When an insurance company delays in paying a claim, there is likely a violation of the Texas Prompt Payment of Claims Act. As a result it is important to have a good understanding of how the Prompt Payment of Claims Act is interpreted by the Courts.
The statute, at Section 542.054, provides that “This subchapter shall be liberally construed to promote the prompt payment of insurance claims.” This purpose is re-inforced in case law supporting this goal including, Dunn v. Southern Farm Bur. Cas. Ins. Co., a 1999, Tyler Court of Appeals opinion. And it is supported in the 1997, Texarkana Court of Appeals opinion, Bekins Moving & Storage Co. v. Williams. The Federal Courts follow this purpose as is illustrated in the 1997, Eastern District of Texas opinion, Teate v. Mutual Life Ins. Co. of New York.
The meaning of “liberal construction” has been applied expansively under other consumer statutes. This was seen in the 1981, Texas Supreme Court opinion, Cameron v. Terrell & Garrett, Inc., wherein the court said that a liberal construction mandates that court give statute most comprehensive application possible without doing violence to the statute’s terms.
In the Dunn opinion, the court relied on liberal construction to conclude that a claim was sufficient to trigger the statutory deadlines, even though it was presented through the claimant’s attorney. The Dunn court also relied on the liberal construction mandate to conclude that the statute applies to uninsured motorist claims.
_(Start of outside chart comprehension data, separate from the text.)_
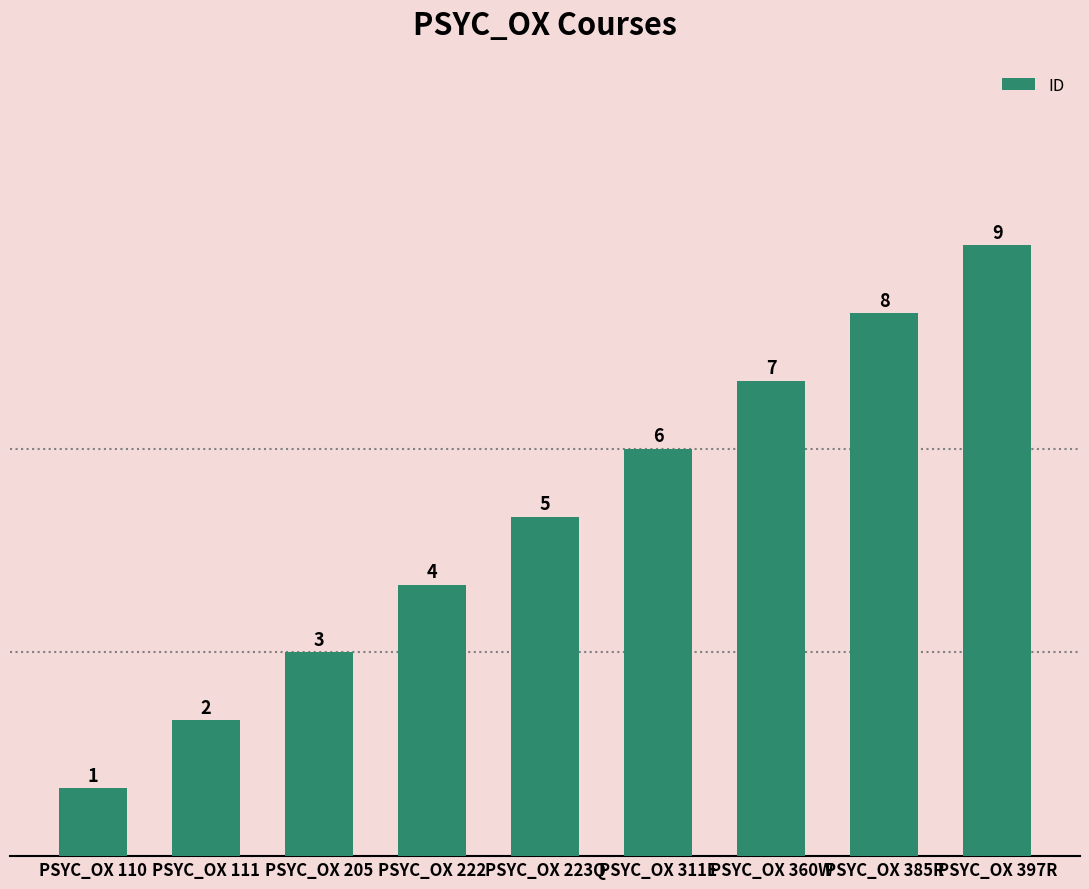

Approximately how many times larger is the value at PSYC_OX 223Q compared to PSYC_OX 397R?

0.6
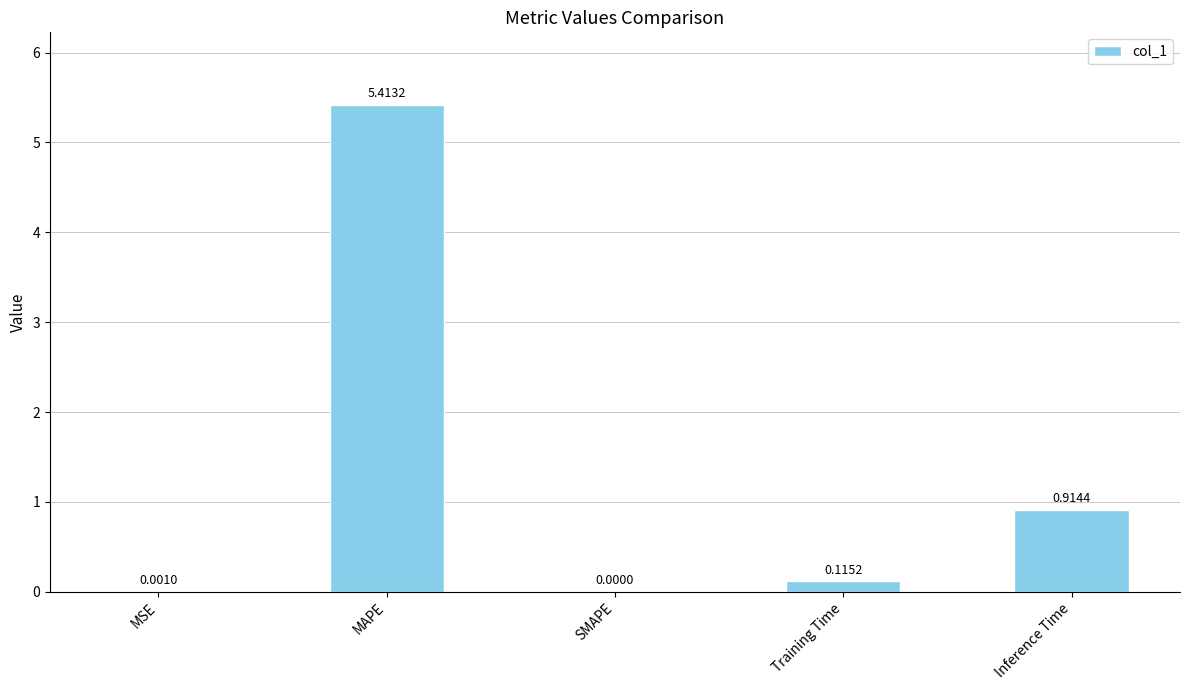

At which category does the chart reach its peak across all series?

MAPE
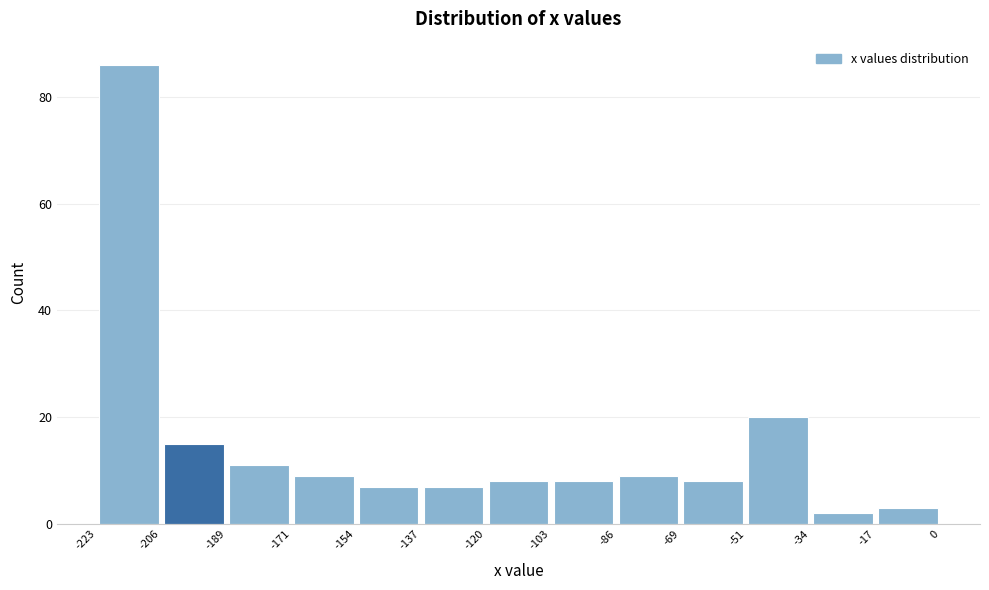

Reading left to right, list every bar in this chart as the range it spans on the x-axis followed by its height. The values are not printed on the chart, so give them approximately, as read against the axis.

-223 to -206: 86
-206 to -189: 16
-189 to -171: 12
-171 to -154: 10
-154 to -137: 8
-137 to -120: 8
-120 to -103: 8
-103 to -86: 8
-86 to -69: 10
-69 to -51: 8
-51 to -34: 20
-34 to -17: 2
-17 to 0: 4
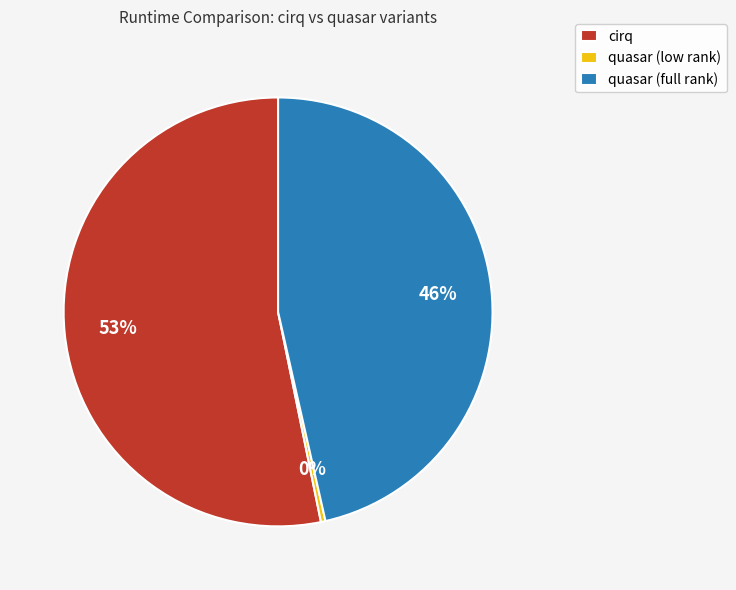

What is the largest slice in the pie chart?

cirq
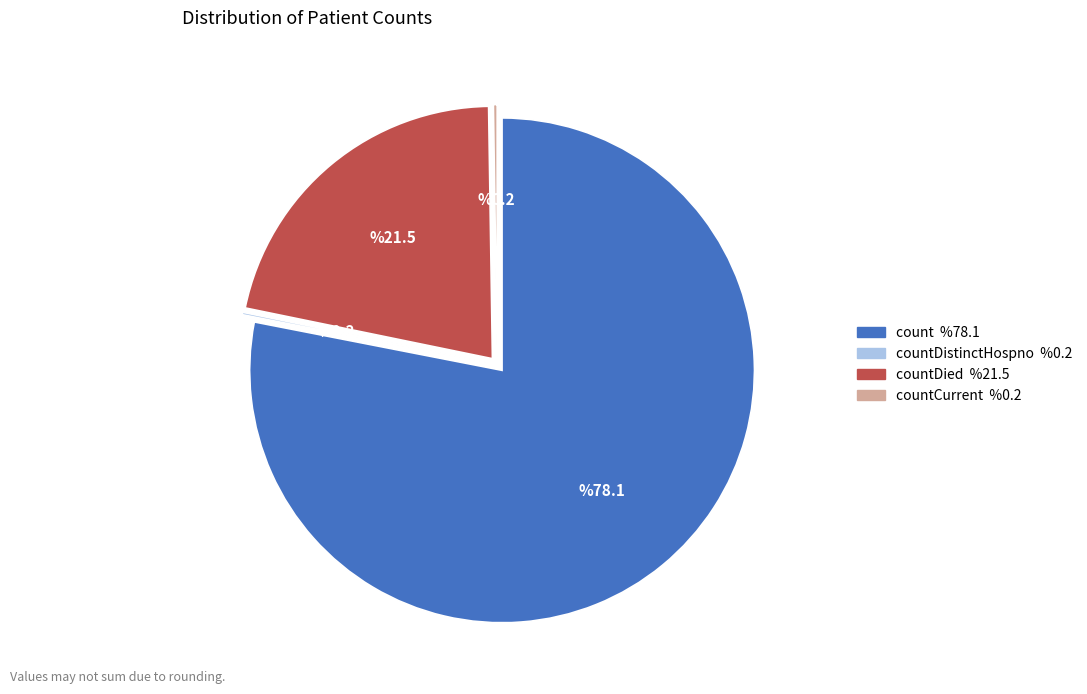

Does any single category account for the majority?

Yes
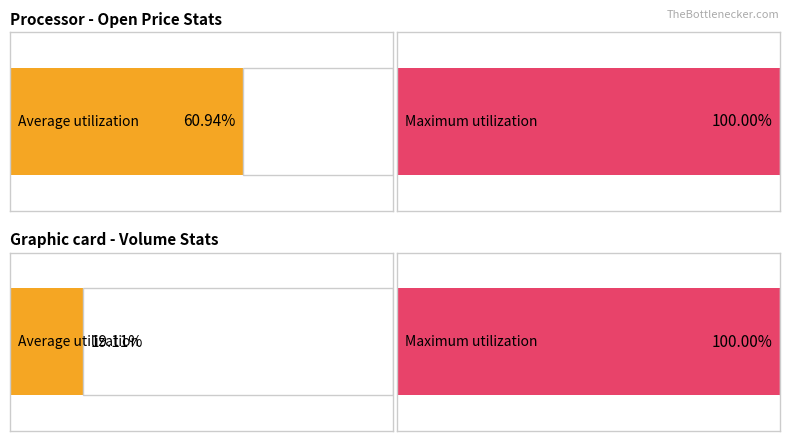

Are the bars grouped side by side (vs. stacked)?

Yes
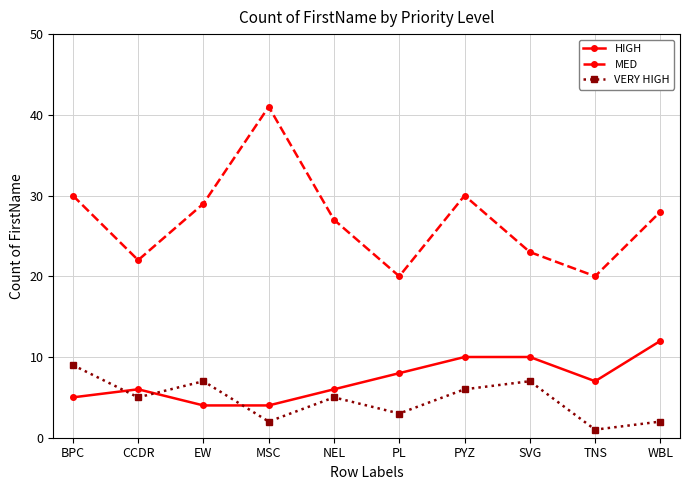

Which label corresponds to the smallest value in the chart?

TNS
In a 1994, Austin Court of Appeals opinion styled, Mid-Century Ins. Co. v. Barclay, the court relied on the liberal construction clause to reject the insurer’s argument that the statute had to be strictly construed because it is penal in nature. Of course, even without a liberal construction mandate in the statute, this argument should have been rejected. The Legislature has generally provided that all statutes are to be liberally construed to achieve their purposes, and to promote justice. This can be seen in the Texas Government Code, Section 312.006.
On the other hand, the liberal construction mandate was not enough in Teate case, to lead the court to allow compounding of the statutory damages. Nor was it enough in the Bekins opinion to cause the court to treat a violation of this statute as an unfair insurance practice.